The music comes to a halt after only four bars, trapped in a musical blind alley after a surprising modulation. After this, it continues unconcernedly, but with a number of further abrupt stops – it is like following a shocked person who is no longer able to find the usual way home. The Beethoven biographer Adolf Bernhard Max referred in 1859 to the Trio Op.70 No.1 as a ‘soul image’ (Seelenbild). The way was paved for Freud, who several decades later was to explore the subconscious.
Piano Trio in G major Op.121a, 10 Variations on “Ich bin der Schneider Kakadu”, is an enigmatic work. Here the ageing Beethoven casts a look back at the music of his youth.
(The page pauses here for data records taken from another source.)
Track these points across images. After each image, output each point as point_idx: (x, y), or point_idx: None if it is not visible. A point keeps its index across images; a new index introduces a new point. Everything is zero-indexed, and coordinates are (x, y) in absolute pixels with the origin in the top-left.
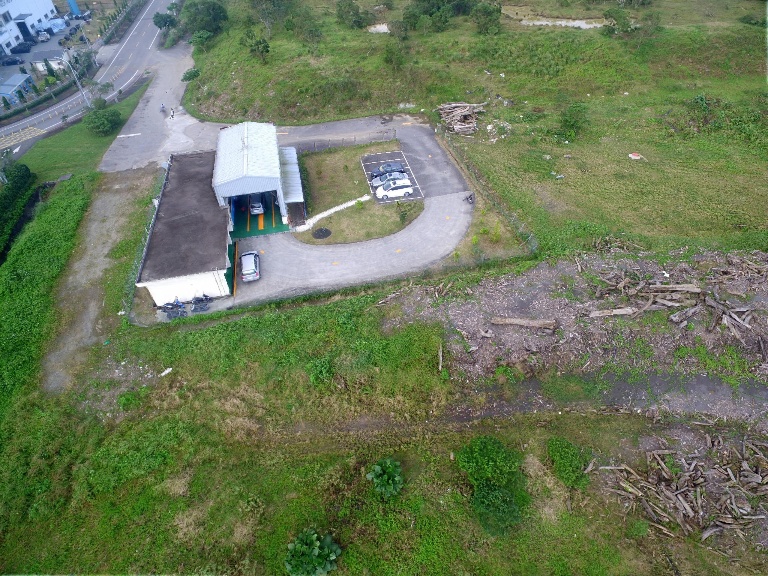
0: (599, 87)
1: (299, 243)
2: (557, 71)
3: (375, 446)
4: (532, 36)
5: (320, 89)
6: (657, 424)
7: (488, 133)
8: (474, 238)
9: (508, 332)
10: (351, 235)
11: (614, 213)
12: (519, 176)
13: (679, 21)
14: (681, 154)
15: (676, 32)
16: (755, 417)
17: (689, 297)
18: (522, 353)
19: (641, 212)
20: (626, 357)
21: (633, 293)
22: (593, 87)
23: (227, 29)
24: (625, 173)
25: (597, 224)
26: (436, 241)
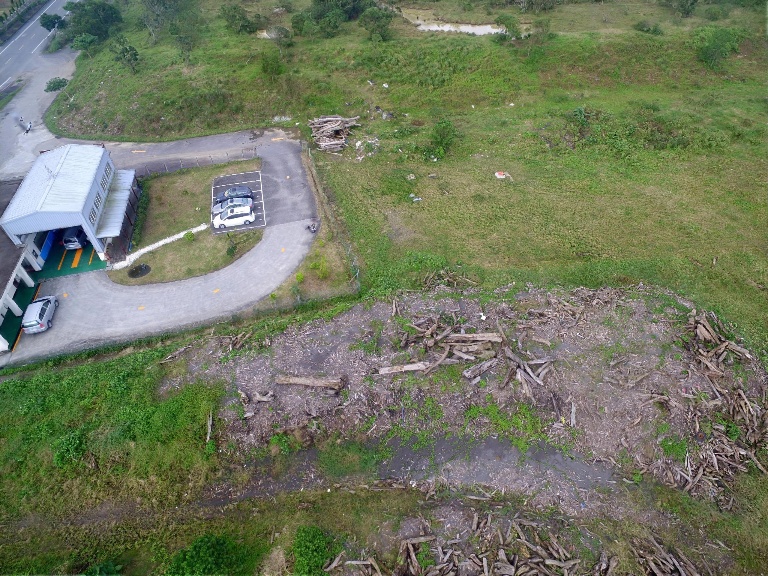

In doing so, in a protracted introduction that is to be played Adagio assai and that starts with a series of sudden fateful blows, a sombre ascending minor theme can be heard. It later transpires that this is a melancholy version of the popular tailor theme from the now-forgotten opera Die Schwestern von Prag, which is the point of departure for the virtuoso and predominantly cheerful variations. The introduction was composed very late in Beethoven’s life, possibly in 1824, when the Trio was published, but the main part of the variations would seem to have been composed about 20 years earlier.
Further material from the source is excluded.